Guys, we are waiting for your reviews! It is a pity that I do not see support HiLV (4.35) and LiFePO4… Why does the Liitokala chargers in the engineering line (Lii500, Lii-400) not add support for these cells, аnd in the line of cheap chargers (Lii 402, Lii202) there is support. Strange logic.
Looking forward to receiving mine, my only concern is that i have an original too and dont like that they changed the polarity. I mean I never liked how you put the cells in backwards on the original but stick with it now! Probably gonna mark them with red/green paint or something.
Yep, me too. Not sure if you noticed Fred, but it was a Pre-Order. Fulfillment is supposed to be by 18 June. Ward supplied me with that info. I think June told him.
Search for “Charge NiMH”; there’s a bit that says: “The termination look like a voltage termination and without filling the cell completely. Generally it looks like the capacity display is a bit high for NiMH cells.”
Looking at the graphs, it seems to be falling short by about 10%. The charger shows about 1900mAh - 2000mAh, but HKJ’s equipment only shows about 1700 mAh - 1750mAh going into the cell.

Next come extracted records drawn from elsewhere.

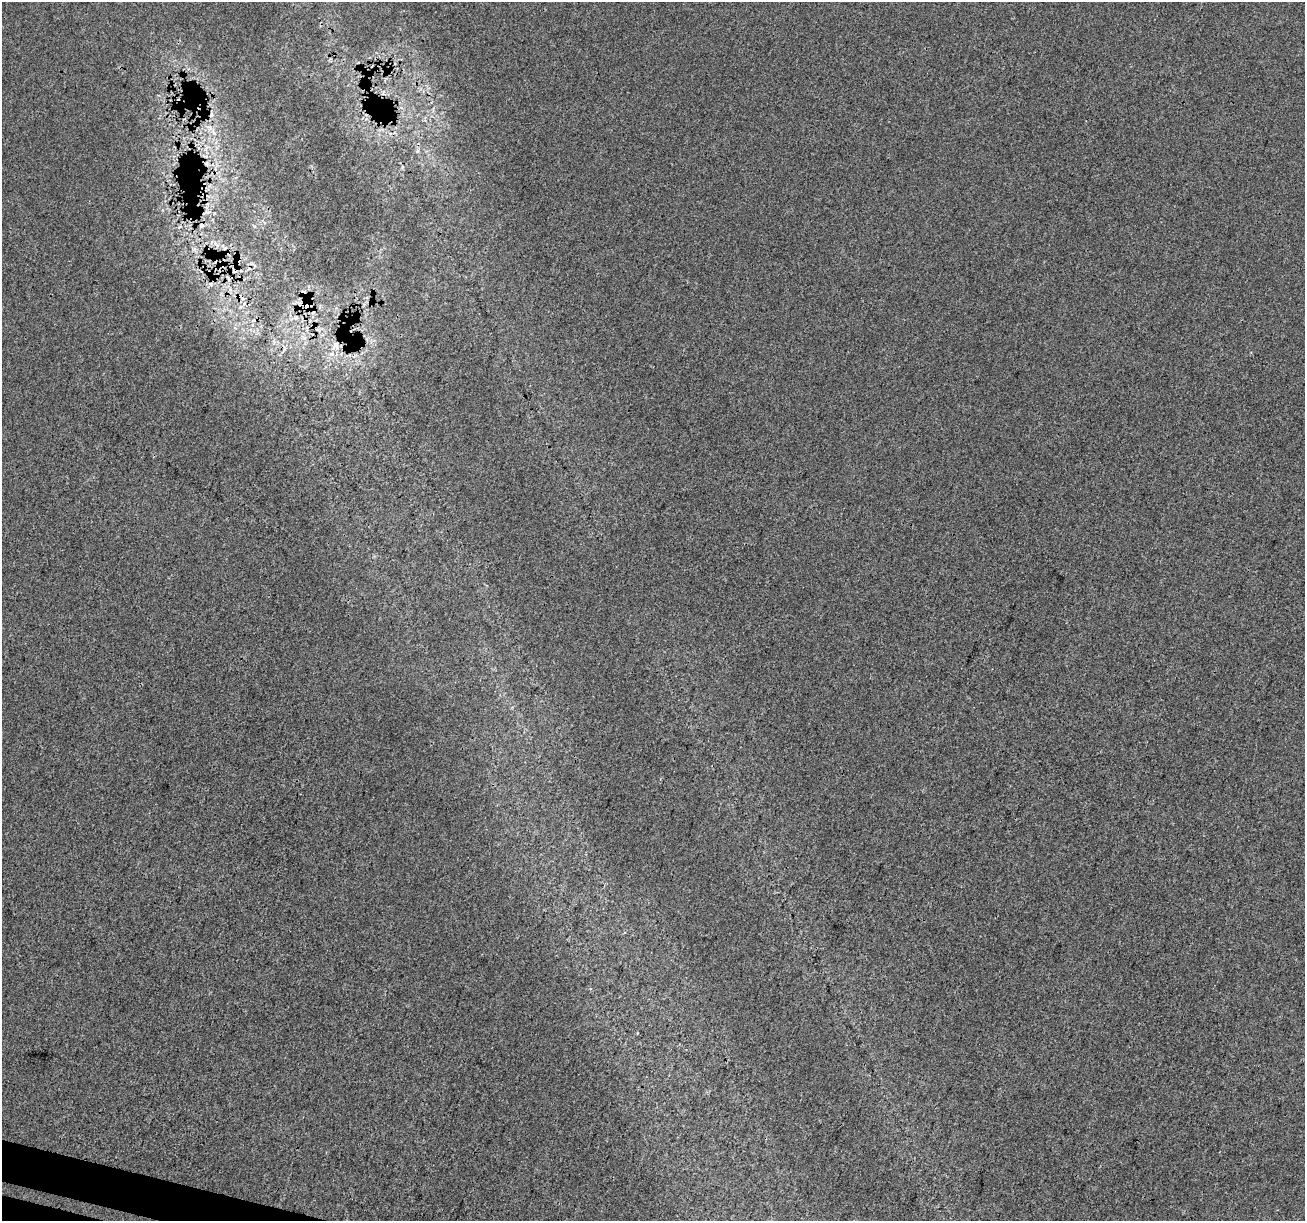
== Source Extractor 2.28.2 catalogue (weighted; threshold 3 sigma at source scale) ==
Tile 7 of 4 x 4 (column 3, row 2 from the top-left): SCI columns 2648-3950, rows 2712-3930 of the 5304 x 5485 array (HDU 1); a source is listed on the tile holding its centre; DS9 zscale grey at full resolution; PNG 1307 x 1223 px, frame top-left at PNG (2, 2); no overlay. Shown black and unused: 1% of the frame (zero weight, under 3 of 4 exposures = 6% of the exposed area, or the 3 px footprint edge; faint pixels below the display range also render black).
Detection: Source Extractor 2.28.2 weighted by HDU 2 'WHT'; one run over the whole footprint, this tile lists its part. Background -8.97e-04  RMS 0.0032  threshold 0.0142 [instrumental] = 3 sigma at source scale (4.5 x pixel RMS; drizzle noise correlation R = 1.50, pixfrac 1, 0.0396/0.0396 arcsec/px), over >= 5 px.
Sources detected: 15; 6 cosmic-ray / hot-pixel residue — not listed; the other 9 listed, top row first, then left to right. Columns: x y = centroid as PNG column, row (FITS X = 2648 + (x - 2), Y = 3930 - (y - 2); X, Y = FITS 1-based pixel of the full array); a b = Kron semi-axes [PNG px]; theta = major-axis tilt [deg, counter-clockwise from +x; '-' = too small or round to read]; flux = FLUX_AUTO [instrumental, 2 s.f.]
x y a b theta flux
213 132 13 4 -65 1.5
207 250 11 5 -81 0.9
238 259 7 5 -28 0.81
211 284 6 6 - 0.77
304 293 11 8 -52 2.3
307 306 13 12 - 5.3
296 317 7 7 - 1.3
304 338 7 5 -89 1.1
335 346 15 10 70 4.3
Overlapping masked pixels (flux is a lower limit): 5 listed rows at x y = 207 250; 238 259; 304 293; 307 306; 335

The effect appears to be consistent across all four slots.
In his conclusion, HKJ again mentions that: “The charger is very good at charging LiIon, but stops a bit early on NiMH.”
I’m wondering whether the person who wrote the charging algorithm forgot to account for the pauses while it’s measuring the cell voltage.
Now I understand why my Ikea Ladda AA 2450 mAh batteries last considerable shorter in my Logitech Mx Mouse, compared to using disposable batteries. Hope they fixed it with Lii-500S.
The Lii-500 uses multiple Ni-MH end of charge detection algorithms, including voltage termination. Modern Ni-MH cells are not overcharge tolerant, thus if the charger decides to use voltage termination for some cells or in some cases I concur with this.
I recently measured the capacity of 11 Turnigy sub-C 4200 cells from a dismantled drill battery pack whose owner left the battery without charge a full day or more after fully depleting it (something which caused one cell to get reversed, die and get shorted). Cells had less than 10 cycles. Each cell was tested 2 times in slots 1 and 4, 22 tests total. Final average capacity was 4189.27mAh. None of these got a voltage termination in any case, for sure.
Saying the Lii-500 undercharges Ni-MH cells is a fallacious generalization. And in any case, what I said above.
I am a little disappointed in the #8 “feature”. You can only use USB out if running on a/c power, not able to charge USB devices off of the cells in the charger.
The main problem of using external or removable cells to feed a power bank boost circuitry is additional cell contacts and slot resistance burden, causing voltage drop, lesser efficiency and overall making the boost engine's life harder. If slot rails were made tight, high quality and were to remain always clean the idea would make more sense. On top of this lesser drain and/or small cells cannot provide enough power output to make the power bank function work reliably. When you tally up all of this, plus general user's ignorance and easy availability of standard power banks, I can understand why the power bank function is dropped from the charger.